But could China keep bestowing gifts on investors when it was apparent to everyone that its growth rates, while still dazzling by European and North American standards, were coming down?
Two weeks ago, British fashion house Burberry, best known for its plaid patterns, spooked investors with a profit warning triggered by slowing sales in China. Since then, Burberry shares have dropped more than 20 per cent and reached a new, 52-week low of 1,025 pence on Monday morning. The shares of rival companies also slumped, though not to the same extent.
Some investors feared that Prada, which derives more than a third of its sales from Asia-Pacific, would be the next victim.

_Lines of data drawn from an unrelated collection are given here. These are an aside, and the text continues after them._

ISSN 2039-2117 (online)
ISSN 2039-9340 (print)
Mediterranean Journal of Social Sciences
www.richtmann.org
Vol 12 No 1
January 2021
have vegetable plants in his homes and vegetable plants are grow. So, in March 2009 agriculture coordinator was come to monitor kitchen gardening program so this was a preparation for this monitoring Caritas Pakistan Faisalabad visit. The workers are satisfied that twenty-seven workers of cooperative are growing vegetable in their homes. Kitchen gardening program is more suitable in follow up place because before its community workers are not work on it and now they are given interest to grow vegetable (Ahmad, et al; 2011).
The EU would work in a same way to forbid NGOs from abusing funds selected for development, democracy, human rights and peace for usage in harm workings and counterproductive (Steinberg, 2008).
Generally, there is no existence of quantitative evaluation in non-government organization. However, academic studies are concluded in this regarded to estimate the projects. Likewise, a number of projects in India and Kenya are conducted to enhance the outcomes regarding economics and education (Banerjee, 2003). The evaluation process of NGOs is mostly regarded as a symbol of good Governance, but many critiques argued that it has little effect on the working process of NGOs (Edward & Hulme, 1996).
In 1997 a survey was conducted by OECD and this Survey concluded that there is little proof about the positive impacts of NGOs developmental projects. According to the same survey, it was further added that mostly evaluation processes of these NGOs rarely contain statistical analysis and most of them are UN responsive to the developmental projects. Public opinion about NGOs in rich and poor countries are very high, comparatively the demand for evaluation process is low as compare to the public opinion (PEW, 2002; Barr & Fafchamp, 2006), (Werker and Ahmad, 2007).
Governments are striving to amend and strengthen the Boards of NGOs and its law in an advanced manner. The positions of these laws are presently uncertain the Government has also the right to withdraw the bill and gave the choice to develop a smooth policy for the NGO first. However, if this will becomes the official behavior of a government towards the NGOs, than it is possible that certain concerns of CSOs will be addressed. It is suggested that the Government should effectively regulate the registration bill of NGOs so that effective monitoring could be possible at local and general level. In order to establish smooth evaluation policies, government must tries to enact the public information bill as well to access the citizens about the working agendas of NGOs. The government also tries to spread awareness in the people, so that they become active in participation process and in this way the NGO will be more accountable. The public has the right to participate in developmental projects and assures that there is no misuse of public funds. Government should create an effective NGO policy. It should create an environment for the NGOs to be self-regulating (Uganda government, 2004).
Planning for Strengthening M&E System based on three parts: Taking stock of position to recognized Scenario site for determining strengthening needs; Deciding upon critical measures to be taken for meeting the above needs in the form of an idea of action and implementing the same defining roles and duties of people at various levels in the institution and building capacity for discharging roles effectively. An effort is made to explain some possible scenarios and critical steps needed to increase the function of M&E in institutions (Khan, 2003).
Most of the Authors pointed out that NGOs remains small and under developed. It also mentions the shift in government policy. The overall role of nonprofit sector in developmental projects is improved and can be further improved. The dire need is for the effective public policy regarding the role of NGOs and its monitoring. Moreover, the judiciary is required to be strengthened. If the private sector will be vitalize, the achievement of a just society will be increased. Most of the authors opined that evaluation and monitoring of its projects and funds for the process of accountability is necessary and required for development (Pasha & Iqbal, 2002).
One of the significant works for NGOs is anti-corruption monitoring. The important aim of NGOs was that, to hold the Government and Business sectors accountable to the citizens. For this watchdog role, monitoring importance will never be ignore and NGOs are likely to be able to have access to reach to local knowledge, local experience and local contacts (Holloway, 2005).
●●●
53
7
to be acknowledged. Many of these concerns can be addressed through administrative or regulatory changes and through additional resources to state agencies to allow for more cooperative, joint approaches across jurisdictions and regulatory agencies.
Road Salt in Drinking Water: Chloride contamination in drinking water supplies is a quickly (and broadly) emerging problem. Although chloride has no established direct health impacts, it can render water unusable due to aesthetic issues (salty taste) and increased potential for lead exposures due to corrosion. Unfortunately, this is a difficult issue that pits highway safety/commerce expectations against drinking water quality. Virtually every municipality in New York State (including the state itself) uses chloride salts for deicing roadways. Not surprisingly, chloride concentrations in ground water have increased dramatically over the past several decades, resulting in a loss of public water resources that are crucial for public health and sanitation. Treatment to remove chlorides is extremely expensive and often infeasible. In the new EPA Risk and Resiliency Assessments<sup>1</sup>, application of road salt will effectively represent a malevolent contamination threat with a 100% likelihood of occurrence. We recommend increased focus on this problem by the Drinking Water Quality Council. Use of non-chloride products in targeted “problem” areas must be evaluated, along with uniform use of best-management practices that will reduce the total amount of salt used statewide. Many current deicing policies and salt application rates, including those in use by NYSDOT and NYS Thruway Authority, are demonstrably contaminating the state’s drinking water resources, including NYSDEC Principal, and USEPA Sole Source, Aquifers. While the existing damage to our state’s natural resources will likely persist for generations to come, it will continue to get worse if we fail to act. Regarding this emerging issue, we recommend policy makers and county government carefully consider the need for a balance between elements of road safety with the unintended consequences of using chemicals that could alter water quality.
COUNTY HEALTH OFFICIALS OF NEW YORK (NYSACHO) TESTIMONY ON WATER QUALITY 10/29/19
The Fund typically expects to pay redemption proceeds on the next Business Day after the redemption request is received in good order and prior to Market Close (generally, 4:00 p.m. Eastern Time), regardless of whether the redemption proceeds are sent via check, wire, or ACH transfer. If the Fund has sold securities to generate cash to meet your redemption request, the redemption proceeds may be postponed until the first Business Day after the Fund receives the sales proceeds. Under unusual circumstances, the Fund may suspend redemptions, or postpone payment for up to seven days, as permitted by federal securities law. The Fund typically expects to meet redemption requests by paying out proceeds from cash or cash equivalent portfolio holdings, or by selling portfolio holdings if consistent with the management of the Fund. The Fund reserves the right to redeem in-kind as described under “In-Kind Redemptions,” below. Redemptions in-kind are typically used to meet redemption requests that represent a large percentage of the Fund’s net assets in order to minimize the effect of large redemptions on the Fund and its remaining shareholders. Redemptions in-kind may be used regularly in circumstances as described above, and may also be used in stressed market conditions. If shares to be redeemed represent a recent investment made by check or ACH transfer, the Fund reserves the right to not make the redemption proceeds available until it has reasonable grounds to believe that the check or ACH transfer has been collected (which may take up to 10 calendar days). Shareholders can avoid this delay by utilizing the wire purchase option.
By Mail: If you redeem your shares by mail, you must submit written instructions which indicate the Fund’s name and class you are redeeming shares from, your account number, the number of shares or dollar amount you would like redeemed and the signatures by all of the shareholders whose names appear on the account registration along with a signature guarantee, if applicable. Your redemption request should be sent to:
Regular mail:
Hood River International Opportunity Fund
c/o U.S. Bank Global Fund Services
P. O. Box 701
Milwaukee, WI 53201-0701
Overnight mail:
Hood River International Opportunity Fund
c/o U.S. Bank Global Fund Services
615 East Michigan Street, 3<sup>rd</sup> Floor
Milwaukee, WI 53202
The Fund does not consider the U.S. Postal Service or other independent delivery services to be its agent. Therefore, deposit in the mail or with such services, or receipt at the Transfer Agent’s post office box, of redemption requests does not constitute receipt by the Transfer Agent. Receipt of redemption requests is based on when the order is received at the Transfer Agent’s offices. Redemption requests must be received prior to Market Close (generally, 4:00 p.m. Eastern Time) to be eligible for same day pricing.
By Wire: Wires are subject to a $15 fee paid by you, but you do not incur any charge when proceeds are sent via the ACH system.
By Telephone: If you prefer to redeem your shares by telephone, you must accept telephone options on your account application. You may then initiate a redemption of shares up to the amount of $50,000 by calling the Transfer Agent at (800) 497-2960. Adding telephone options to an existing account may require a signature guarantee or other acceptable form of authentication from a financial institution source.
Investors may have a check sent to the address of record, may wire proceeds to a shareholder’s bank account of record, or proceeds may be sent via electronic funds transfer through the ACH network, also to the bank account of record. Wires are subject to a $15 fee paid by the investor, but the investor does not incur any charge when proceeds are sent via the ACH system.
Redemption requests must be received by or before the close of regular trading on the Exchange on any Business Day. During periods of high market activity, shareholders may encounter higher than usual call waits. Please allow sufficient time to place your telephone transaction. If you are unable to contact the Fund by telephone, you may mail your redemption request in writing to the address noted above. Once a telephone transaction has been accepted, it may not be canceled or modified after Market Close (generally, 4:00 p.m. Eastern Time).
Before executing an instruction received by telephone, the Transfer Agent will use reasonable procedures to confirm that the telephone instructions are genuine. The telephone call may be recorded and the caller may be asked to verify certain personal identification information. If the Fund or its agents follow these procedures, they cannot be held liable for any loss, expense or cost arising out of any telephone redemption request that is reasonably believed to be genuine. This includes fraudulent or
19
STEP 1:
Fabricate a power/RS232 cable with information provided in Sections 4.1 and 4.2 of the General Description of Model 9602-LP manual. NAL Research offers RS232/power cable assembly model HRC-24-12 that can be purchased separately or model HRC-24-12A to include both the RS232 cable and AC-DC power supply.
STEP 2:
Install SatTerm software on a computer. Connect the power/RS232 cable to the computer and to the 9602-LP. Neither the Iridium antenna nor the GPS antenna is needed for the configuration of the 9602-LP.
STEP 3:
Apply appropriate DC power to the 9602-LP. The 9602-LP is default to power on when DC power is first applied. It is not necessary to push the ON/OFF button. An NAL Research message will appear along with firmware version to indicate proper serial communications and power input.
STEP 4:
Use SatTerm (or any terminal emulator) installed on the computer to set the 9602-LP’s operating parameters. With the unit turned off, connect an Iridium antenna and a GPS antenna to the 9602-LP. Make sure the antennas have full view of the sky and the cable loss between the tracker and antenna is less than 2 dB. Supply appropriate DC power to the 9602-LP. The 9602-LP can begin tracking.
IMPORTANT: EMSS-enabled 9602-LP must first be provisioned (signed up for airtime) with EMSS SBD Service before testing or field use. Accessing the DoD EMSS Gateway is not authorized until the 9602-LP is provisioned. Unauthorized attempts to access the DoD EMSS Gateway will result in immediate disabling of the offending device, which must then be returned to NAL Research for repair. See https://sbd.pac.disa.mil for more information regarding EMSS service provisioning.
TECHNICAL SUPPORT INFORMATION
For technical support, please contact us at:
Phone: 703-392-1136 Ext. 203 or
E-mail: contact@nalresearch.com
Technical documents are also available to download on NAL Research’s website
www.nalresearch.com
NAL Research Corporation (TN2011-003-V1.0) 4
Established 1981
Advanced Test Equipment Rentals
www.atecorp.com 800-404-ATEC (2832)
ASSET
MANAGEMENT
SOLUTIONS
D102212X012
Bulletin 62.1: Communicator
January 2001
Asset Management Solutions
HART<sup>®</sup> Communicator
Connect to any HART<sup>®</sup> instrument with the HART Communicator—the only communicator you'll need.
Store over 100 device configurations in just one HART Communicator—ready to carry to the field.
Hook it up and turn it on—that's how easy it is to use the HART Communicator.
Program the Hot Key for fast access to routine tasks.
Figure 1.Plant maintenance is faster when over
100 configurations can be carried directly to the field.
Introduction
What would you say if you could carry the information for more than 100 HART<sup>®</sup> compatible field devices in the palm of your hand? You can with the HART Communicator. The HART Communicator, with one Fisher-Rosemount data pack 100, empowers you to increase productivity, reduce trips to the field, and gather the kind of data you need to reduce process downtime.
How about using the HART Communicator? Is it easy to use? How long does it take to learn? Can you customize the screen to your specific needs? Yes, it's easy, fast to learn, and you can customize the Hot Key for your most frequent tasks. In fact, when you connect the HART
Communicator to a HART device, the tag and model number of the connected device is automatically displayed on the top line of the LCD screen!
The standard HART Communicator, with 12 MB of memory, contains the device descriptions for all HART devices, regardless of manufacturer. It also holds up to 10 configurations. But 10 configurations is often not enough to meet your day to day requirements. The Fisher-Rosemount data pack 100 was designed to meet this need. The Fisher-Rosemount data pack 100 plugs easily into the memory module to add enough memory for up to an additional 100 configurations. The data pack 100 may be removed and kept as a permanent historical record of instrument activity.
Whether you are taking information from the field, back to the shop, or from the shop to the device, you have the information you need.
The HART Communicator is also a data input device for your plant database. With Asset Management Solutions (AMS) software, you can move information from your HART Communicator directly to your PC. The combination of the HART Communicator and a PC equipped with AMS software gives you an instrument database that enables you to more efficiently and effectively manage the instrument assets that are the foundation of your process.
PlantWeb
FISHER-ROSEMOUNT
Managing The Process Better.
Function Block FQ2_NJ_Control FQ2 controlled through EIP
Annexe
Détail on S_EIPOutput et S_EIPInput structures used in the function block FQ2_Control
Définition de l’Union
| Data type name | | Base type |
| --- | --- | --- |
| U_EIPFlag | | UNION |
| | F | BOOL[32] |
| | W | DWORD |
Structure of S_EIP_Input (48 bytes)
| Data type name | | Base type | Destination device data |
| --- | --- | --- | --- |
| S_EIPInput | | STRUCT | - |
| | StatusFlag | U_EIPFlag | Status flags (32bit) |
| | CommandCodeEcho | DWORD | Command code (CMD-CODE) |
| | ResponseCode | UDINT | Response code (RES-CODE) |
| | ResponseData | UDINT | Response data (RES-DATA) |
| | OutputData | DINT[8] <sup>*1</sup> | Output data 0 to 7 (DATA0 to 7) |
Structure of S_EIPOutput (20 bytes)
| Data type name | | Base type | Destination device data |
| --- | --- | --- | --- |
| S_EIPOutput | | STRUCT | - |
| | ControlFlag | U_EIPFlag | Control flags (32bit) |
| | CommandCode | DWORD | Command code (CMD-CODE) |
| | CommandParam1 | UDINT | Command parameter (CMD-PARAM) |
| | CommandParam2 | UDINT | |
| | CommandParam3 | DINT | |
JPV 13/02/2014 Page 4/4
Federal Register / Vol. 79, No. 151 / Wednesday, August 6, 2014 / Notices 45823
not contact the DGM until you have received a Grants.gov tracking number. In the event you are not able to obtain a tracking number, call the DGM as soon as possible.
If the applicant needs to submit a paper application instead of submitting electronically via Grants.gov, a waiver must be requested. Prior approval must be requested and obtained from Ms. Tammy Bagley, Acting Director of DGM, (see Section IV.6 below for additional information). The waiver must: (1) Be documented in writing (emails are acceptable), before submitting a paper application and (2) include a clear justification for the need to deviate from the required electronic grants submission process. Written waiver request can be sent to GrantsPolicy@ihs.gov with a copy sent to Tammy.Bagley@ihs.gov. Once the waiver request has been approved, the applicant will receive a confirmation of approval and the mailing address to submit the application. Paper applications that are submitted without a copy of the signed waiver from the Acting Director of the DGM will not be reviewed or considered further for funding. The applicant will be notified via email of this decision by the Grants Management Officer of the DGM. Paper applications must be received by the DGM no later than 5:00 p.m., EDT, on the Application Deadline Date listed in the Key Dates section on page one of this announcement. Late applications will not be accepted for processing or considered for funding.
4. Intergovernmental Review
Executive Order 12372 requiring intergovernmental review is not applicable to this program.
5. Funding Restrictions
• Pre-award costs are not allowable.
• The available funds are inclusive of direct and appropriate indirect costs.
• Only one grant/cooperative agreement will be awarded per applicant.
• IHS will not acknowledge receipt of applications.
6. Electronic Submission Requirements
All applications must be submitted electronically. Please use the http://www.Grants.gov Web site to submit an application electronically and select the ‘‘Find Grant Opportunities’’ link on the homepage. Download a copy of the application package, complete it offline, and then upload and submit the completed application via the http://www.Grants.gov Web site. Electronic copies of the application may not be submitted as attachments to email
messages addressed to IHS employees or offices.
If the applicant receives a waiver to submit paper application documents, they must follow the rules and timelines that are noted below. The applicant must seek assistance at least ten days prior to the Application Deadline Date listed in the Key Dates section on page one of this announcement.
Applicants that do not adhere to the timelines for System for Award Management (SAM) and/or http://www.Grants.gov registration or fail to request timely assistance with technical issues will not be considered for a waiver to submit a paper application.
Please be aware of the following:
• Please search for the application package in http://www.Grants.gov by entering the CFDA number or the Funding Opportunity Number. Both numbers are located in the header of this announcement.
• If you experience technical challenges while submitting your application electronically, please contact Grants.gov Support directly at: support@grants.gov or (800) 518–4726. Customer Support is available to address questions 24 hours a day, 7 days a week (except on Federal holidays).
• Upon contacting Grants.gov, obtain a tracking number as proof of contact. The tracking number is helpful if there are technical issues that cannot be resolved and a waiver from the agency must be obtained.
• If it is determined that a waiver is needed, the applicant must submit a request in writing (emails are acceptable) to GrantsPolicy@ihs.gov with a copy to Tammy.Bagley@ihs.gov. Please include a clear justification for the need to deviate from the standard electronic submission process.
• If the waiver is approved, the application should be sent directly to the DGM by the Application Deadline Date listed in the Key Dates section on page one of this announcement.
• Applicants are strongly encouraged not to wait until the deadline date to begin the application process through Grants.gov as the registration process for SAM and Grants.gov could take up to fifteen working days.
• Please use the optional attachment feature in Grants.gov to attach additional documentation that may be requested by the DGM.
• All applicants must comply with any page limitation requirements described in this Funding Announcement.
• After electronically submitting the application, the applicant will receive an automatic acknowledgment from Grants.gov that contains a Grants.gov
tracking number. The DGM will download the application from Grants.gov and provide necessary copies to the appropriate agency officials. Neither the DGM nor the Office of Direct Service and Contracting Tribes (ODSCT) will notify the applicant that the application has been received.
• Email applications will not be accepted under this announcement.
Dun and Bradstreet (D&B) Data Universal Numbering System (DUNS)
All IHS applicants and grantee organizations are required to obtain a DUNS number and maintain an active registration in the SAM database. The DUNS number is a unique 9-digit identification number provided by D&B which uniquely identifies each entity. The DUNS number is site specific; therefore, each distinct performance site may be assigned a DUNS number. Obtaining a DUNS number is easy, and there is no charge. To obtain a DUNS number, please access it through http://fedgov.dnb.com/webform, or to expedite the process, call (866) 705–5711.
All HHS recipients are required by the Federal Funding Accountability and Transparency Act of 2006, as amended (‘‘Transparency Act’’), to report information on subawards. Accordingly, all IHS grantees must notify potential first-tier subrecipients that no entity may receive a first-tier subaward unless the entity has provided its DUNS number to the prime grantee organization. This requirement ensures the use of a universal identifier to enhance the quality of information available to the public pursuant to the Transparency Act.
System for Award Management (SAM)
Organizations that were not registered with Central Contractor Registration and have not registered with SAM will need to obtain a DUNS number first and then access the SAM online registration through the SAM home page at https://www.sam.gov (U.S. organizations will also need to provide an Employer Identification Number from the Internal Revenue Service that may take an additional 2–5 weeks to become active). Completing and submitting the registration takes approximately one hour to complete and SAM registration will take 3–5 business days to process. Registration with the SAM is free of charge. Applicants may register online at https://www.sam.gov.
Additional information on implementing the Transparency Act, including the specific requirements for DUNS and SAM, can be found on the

It is not, at least not yet. On Monday, Prada reported earnings that were just a tiny fraction below analysts’ targets. First half net profit climbed 60 per cent to €286-million ($362-million). Once again, the driver was Asia-Pacific. Sales in China rose 50 per cent to €334-million. Same store sales were up 19 per cent. Prada, it appears, has not lost confidence in China, nor Chinese shoppers in Prada.
Prada shares closed up 1 per cent on Monday. What ailed Burberry did not ail Prada. Part of the explanation may lie in the difference between the two brands. Burberry is considered the high-end of the popular apparel market; Prada is solidly in the luxury camp. In that sense, Prada may have more staying power in China. Prada, which sells leather goods as well as apparel, is also more diversified than Burberry.
But can Prada’s strong run keep going? Some analysts think it’s just a matter of time before the Chinese slowdown hits Prada, all the more so because is shares have vastly outperformed both the Hang Seng and luxury sector indexes. Its shares trade at about 30 times earnings. That’s rich compared to Burberry p/e multiple of 17.
“Prada has held up remarkably well because of is retail under-penetration, delivering upside surprises in the last three quarters,” retail analyst Gloria Tsuen of CIMB told CNBC Asia. “However, as the industry headwinds intensify, we think it will likely starting being affected as well.”
And don’t forget that much of Europe is back in recession. China’s fortunes are absolutely crucial to Prada’s fortunes.
In a statement, Prada said it remains “confident about the near future” and will continue to open stores (it had 414 at a the end July). Clad with luxury p/e ratio, you can understand why Prada did not extend its confidence to the medium term.